_Activity_
Return only those lines of the listing that hold the word "inout".

_Data records_
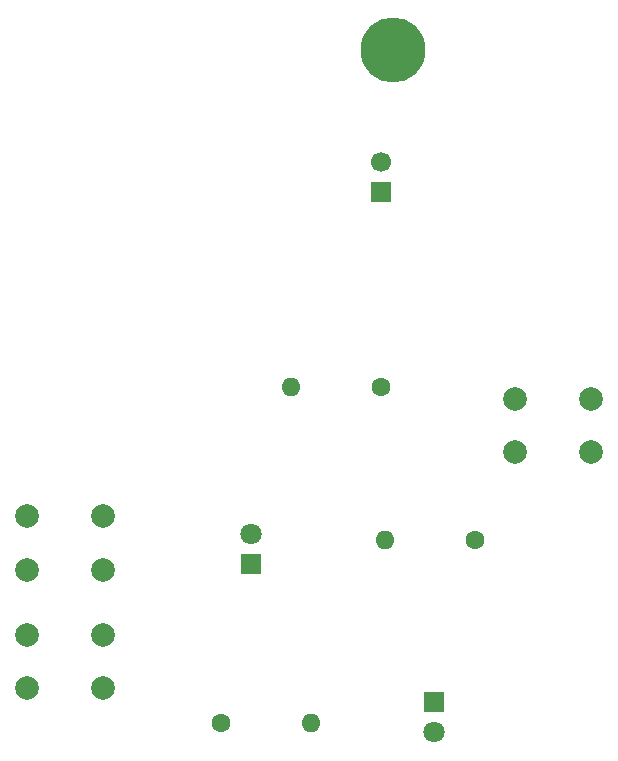
<source format=gtl>
G04 #@! TF.GenerationSoftware,KiCad,Pcbnew,9.0.1*
G04 #@! TF.CreationDate,2025-04-26T15:50:14-04:00*
G04 #@! TF.ProjectId,FISH,46495348-2e6b-4696-9361-645f70636258,rev?*
G04 #@! TF.SameCoordinates,Original*
G04 #@! TF.FileFunction,Copper,L1,Top*
G04 #@! TF.FilePolarity,Positive*
%FSLAX46Y46*%
G04 Gerber Fmt 4.6, Leading zero omitted, Abs format (unit mm)*
G04 Created by KiCad (PCBNEW 9.0.1) date 2025-04-26 15:50:14*
%MOMM*%
%LPD*%
G01*
G04 APERTURE LIST*
G04 #@! TA.AperFunction,ComponentPad*
%ADD10C,1.600000*%
G04 #@! TD*
G04 #@! TA.AperFunction,ComponentPad*
%ADD11O,1.600000X1.600000*%
G04 #@! TD*
G04 #@! TA.AperFunction,ComponentPad*
%ADD12C,1.800000*%
G04 #@! TD*
G04 #@! TA.AperFunction,ComponentPad*
%ADD13R,1.800000X1.800000*%
G04 #@! TD*
G04 #@! TA.AperFunction,ComponentPad*
%ADD14C,2.000000*%
G04 #@! TD*
G04 #@! TA.AperFunction,ComponentPad*
%ADD15R,1.700000X1.700000*%
G04 #@! TD*
G04 #@! TA.AperFunction,ComponentPad*
%ADD16C,1.700000*%
G04 #@! TD*
G04 #@! TA.AperFunction,ViaPad*
%ADD17C,5.500000*%
G04 #@! TD*
G04 APERTURE END LIST*
D10*
G04 #@! TO.P,R1,1*
G04 #@! TO.N,Net-(R1-Pad1)*
X146000000Y-135500000D03*
D11*
G04 #@! TO.P,R1,2*
G04 #@! TO.N,Net-(D1-A)*
X153620000Y-135500000D03*
G04 #@! TD*
G04 #@! TO.P,R2,2*
G04 #@! TO.N,Net-(D2-A)*
X159880000Y-120000000D03*
D10*
G04 #@! TO.P,R2,1*
G04 #@! TO.N,Net-(R2-Pad1)*
X167500000Y-120000000D03*
G04 #@! TD*
D11*
G04 #@! TO.P,R3,2*
G04 #@! TO.N,Net-(M1-+)*
X151880000Y-107000000D03*
D10*
G04 #@! TO.P,R3,1*
G04 #@! TO.N,Net-(R3-Pad1)*
X159500000Y-107000000D03*
G04 #@! TD*
D12*
G04 #@! TO.P,D2,2,A*
G04 #@! TO.N,Net-(D2-A)*
X148500000Y-119500000D03*
D13*
G04 #@! TO.P,D2,1,K*
G04 #@! TO.N,Net-(BT1--)*
X148500000Y-122040000D03*
G04 #@! TD*
D14*
G04 #@! TO.P,SW3,1,1*
G04 #@! TO.N,Net-(BT1-+)*
X170832527Y-108057867D03*
X177332527Y-108057867D03*
G04 #@! TO.P,SW3,2,2*
G04 #@! TO.N,Net-(R3-Pad1)*
X170832527Y-112557867D03*
X177332527Y-112557867D03*
G04 #@! TD*
G04 #@! TO.P,SW2,1,1*
G04 #@! TO.N,Net-(BT1-+)*
X129500000Y-118000000D03*
X136000000Y-118000000D03*
G04 #@! TO.P,SW2,2,2*
G04 #@! TO.N,Net-(R2-Pad1)*
X129500000Y-122500000D03*
X136000000Y-122500000D03*
G04 #@! TD*
G04 #@! TO.P,SW1,1,1*
G04 #@! TO.N,Net-(BT1-+)*
X129500000Y-128000000D03*
X136000000Y-128000000D03*
G04 #@! TO.P,SW1,2,2*
G04 #@! TO.N,Net-(R1-Pad1)*
X129500000Y-132500000D03*
X136000000Y-132500000D03*
G04 #@! TD*
D15*
G04 #@! TO.P,M1,1,+*
G04 #@! TO.N,Net-(M1-+)*
X159500000Y-90500000D03*
D16*
G04 #@! TO.P,M1,2,-*
G04 #@! TO.N,Net-(BT1--)*
X159500000Y-87960000D03*
G04 #@! TD*
D13*
G04 #@! TO.P,D1,1,K*
G04 #@! TO.N,Net-(BT1--)*
X164000000Y-133725000D03*
D12*
G04 #@! TO.P,D1,2,A*
G04 #@! TO.N,Net-(D1-A)*
X164000000Y-136265000D03*
G04 #@! TD*
D17*
G04 #@! TO.N,*
X160500000Y-78500000D03*
G04 #@! TD*
M02*

</source>
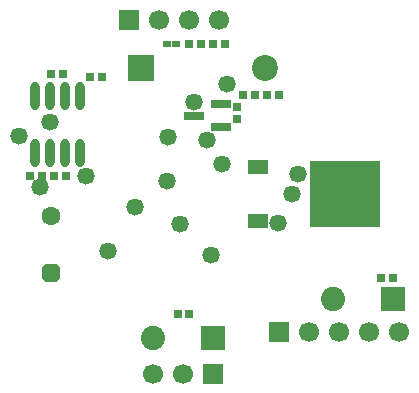
<source format=gbr>
G04 Layer_Color=8388736*
%FSLAX42Y42*%
%MOMM*%
%TF.FileFunction,Soldermask,Top*%
%TF.Part,Single*%
G01*
G75*
%TA.AperFunction,SMDPad,CuDef*%
%ADD39R,1.70X0.80*%
%ADD40R,1.80X1.20*%
%ADD41R,5.90X5.70*%
%ADD42R,0.80X0.70*%
%ADD43R,0.70X0.80*%
%ADD44R,0.70X0.50*%
%ADD45O,0.80X2.40*%
%TA.AperFunction,ComponentPad*%
%ADD46C,2.05*%
%ADD47R,2.05X2.05*%
G04:AMPARAMS|DCode=48|XSize=1.6mm|YSize=1.6mm|CornerRadius=0mm|HoleSize=0mm|Usage=FLASHONLY|Rotation=90.000|XOffset=0mm|YOffset=0mm|HoleType=Round|Shape=Octagon|*
%AMOCTAGOND48*
4,1,8,0.40,0.80,-0.40,0.80,-0.80,0.40,-0.80,-0.40,-0.40,-0.80,0.40,-0.80,0.80,-0.40,0.80,0.40,0.40,0.80,0.0*
%
%ADD48OCTAGOND48*%

%ADD49C,1.60*%
%ADD50C,2.20*%
%ADD51R,2.20X2.20*%
%ADD52C,1.70*%
%ADD53R,1.70X1.70*%
%TA.AperFunction,ViaPad*%
%ADD54C,1.47*%
D39*
X1868Y2394D02*
D03*
Y2584D02*
D03*
X1638Y2489D02*
D03*
D40*
X2181Y2057D02*
D03*
Y1600D02*
D03*
D41*
X2921Y1829D02*
D03*
D42*
X863Y2819D02*
D03*
X763D02*
D03*
X2058Y2667D02*
D03*
X2158D02*
D03*
X1601Y3099D02*
D03*
X1701D02*
D03*
X533Y2845D02*
D03*
X433D02*
D03*
X2361Y2667D02*
D03*
X2261D02*
D03*
X1904Y3099D02*
D03*
X1804D02*
D03*
X255Y1981D02*
D03*
X355D02*
D03*
X458D02*
D03*
X558D02*
D03*
X1500Y813D02*
D03*
X1600D02*
D03*
X3327Y1118D02*
D03*
X3227D02*
D03*
D43*
X2007Y2564D02*
D03*
Y2464D02*
D03*
D44*
X1483Y3099D02*
D03*
X1413D02*
D03*
D45*
X673Y2653D02*
D03*
X546D02*
D03*
X419D02*
D03*
X292D02*
D03*
X673Y2173D02*
D03*
X546D02*
D03*
X419D02*
D03*
X292D02*
D03*
D46*
X1295Y610D02*
D03*
X2819Y940D02*
D03*
D47*
X1803Y610D02*
D03*
X3327Y940D02*
D03*
D48*
X432Y1153D02*
D03*
D49*
Y1641D02*
D03*
D50*
X2240Y2896D02*
D03*
D51*
X1194D02*
D03*
D52*
X1854Y3302D02*
D03*
X1600D02*
D03*
X1346D02*
D03*
X1549Y305D02*
D03*
X1295D02*
D03*
X3374Y660D02*
D03*
X3120D02*
D03*
X2866D02*
D03*
X2612D02*
D03*
D53*
X1092Y3302D02*
D03*
X1803Y305D02*
D03*
X2358Y660D02*
D03*
D54*
X1918Y2761D02*
D03*
X914Y1339D02*
D03*
X1875Y2080D02*
D03*
X1783Y1306D02*
D03*
X724Y1977D02*
D03*
X1136Y1712D02*
D03*
X1521Y1573D02*
D03*
X2517Y1994D02*
D03*
X2466Y1824D02*
D03*
X1420Y2311D02*
D03*
X1643Y2603D02*
D03*
X155Y2316D02*
D03*
X2347Y1580D02*
D03*
X1415Y1933D02*
D03*
X1753Y2281D02*
D03*
X424Y2438D02*
D03*
X338Y1882D02*
D03*
%TF.MD5,b3ec1dec26b78043ce3db371899c59dd*%
M02*

</source>
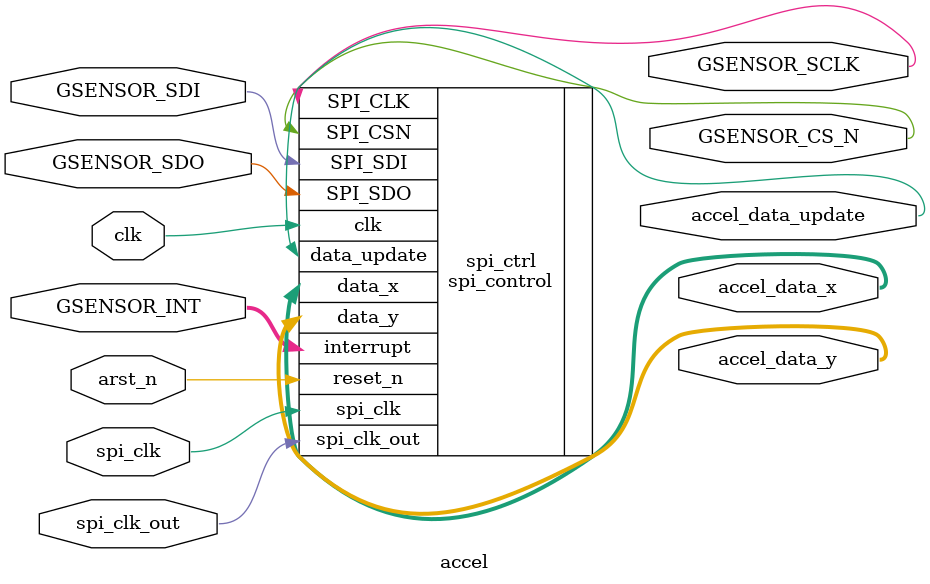
<source format=v>
module accel (
  //-------------------- CLOCK        ----------------//
    input             clk               ,  // 25 MHz, phase   0 degrees
    input             spi_clk           ,  //  2 MHz, phase   0 degrees
    input             spi_clk_out       ,  //  2 MHz, phase 270 degrees
  //-------------------- ARSTn        ----------------//
    input             arst_n            ,
  //-------------------- Coordinates  ----------------//
    output  [15:0]    accel_data_x      ,
    output  [15:0]    accel_data_y      ,
    output            accel_data_update ,
  //-------------------- Accelerometer ports ---------//
    output            GSENSOR_CS_N      ,
    input   [ 2:1]    GSENSOR_INT       ,
    output            GSENSOR_SCLK      ,
    inout             GSENSOR_SDI       ,
    inout             GSENSOR_SDO
);

  localparam SPI_CLK_FREQ  = 200;  // SPI Clock (Hz)
  localparam UPDATE_FREQ   = 1;    // Sampling frequency (Hz)

  //---- Instantiation of the spi_control module which provides the logic to interface to the accelerometer ----//
    spi_control #(     // parameters
      .SPI_CLK_FREQ   ( SPI_CLK_FREQ      ),
      .UPDATE_FREQ    ( UPDATE_FREQ       )
    ) spi_ctrl (      // port connections
      .reset_n        ( arst_n            ),
      .clk            ( clk               ),
      .spi_clk        ( spi_clk           ),
      .spi_clk_out    ( spi_clk_out       ),
      .data_update    ( accel_data_update ),
      .data_x         ( accel_data_x      ),
      .data_y         ( accel_data_y      ),
      .SPI_SDI        ( GSENSOR_SDI       ),
      .SPI_SDO        ( GSENSOR_SDO       ),
      .SPI_CSN        ( GSENSOR_CS_N      ),
      .SPI_CLK        ( GSENSOR_SCLK      ),
      .interrupt      ( GSENSOR_INT       )
    );

endmodule
</source>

_Solution for this problem_
    inout             GSENSOR_SDI       ,
    inout             GSENSOR_SDO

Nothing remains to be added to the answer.